Other key points from the quarter:
• Verizon and AT&T represent growth opportunities. Verizon is in the process of deploying LTE and AT&T has publicly discussed investments in its wireless backhaul network. We believe both are considering the use of microwave Ethernet technology. DragonWave is competing for business with each carrier and we believe stands a good chance to win a share of microwave orders. We would not expect any revenue from either AT&T or Verizon until later on this year.
• Clearwire business should remain strong through September, but visibility beyond that is less certain. Clearwire’s stated goal is to reach 120 million POPS under coverage by the end of C2010. On the conference call, DragonWave management suggested that gives them pretty good visibility to about the end of September. However, activity with Clearwire beyond September will depend on how aggressively the carrier plans to expand coverage beyond those initial 120 million POPS. In our view, this represents risk in the second half of DragonWave’s F2011. The company may need to win business with AT&T or Verizon in order to maintain its current growth trajectory if Clearwire revenues begin to fall off.
• DragonWave is optimistic about opportunities in international markets. In many cases, these are theatres that the company has not competed in, or has underserved, in the past. The company has increased its presence in Mexico and Latin America, and recently won a deal in Cost Rica. Microwave has traditionally been a popular choice for European carriers, and the region could represent a significant opportunity for DragonWave as service providers deploy LTE. DragonWave is also turning more of its focus to India and China for their 3G builds.
• Microwave backhaul makes a strong capex case for suburban coverage. In most North American cities, the downtown core already has significant fiber in the ground, making it the natural choice for backhaul in those areas. We’ve heard comments from AT&T along these lines. However, when you move out to the suburbs, the deployed fiber is less dense. DragonWave management believes that the tipping point for the capex decision to backhaul a base station with either fiber vs. microwave is at a distance of about ½ a mile from a fiber connection. We believe there will be more opportunity for microwave as carriers address their suburban coverage where fiber is less plentiful.

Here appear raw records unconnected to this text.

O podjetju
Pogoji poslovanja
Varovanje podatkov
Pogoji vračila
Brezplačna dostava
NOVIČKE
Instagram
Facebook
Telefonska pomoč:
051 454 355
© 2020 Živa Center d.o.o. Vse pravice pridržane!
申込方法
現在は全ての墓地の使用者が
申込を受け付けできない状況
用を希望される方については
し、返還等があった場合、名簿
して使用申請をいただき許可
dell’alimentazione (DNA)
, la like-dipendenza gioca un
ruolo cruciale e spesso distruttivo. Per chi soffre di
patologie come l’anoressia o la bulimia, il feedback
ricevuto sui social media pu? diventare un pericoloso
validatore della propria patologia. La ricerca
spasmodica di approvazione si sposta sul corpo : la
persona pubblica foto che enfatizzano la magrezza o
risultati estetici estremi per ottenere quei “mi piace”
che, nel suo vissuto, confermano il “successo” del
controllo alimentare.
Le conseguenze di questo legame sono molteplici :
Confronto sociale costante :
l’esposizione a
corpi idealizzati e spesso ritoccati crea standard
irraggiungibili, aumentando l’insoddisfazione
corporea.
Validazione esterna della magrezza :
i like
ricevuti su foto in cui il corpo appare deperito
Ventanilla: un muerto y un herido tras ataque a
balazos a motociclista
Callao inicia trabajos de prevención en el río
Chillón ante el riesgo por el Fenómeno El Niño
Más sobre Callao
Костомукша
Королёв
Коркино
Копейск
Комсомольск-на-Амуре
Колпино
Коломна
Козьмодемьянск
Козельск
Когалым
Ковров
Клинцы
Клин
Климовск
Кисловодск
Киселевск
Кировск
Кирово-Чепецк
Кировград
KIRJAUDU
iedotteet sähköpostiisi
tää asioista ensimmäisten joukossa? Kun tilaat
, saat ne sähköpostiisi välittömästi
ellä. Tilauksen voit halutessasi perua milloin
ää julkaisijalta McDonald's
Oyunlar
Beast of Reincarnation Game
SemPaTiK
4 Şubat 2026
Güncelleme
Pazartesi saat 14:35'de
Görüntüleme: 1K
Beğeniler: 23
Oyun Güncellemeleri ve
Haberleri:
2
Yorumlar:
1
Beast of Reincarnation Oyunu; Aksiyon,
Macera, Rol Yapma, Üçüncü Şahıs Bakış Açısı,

• DragonWave’s technology has technical advantages over its peers, in our view. Notably, we believe
that DragonWave has designed its products with higher capacity than competing products and its alloutdoor
solution is very popular. DragonWave is also developing products incorporating real-time compression, which the company hopes to reach commercial availability in its Q1/11.

Outlook
We have increased our estimates. We have increased our revenue estimates on DragonWave’s strong F2010
guidance. We continue to model gross margins of 40%, in-line with the company’s long-term model. Management expects gross margins to normalize towards this level in Q4/10. If margins were to sustain around Q3/10’s level, it could represent upside from our estimates. We have also reduced our tax rate assumptions for F2011, as management believes it has tax shelters for about $60 million. As a result of these changes, we have increased our EPS estimates to
.85 in F2010 (was
.65 previously) and $1.09 in F2011 (was
.72).

Our $18.00 target price is based on a 16-18x multiple of our F2011 EPS estimate. We also maintain a DCF
model to act as a sanity check. We have reduced the P/E range we use to 16-18x from 18-20x due to what we see as the uncertainty of growth once Clearwire completes its initial build-out plans later this year and to adjust for what we believe to be an unsustainably low current tax rate.

Key Risks to Target Price
Key risks to our target price include: 1) Key carrier relationships and customer concentration; 2) Carrier capital spending; 3) Adoption and deployment of 4G wireless technologies; 4) Ability to maintain current product portfolio; 5) Ability to maintain/win share; 6) Pricing environment; 7) Intellectual property disputes; 8) Reliance on manufacturing partners; 9) Value of the Canadian dollar.

Investment Conclusion
DragonWave continues to deliver strong growth through its business with Clearwire. We have increased our target to $18.00 and could see further upside if the company were to win significant new business with AT&T or Verizon.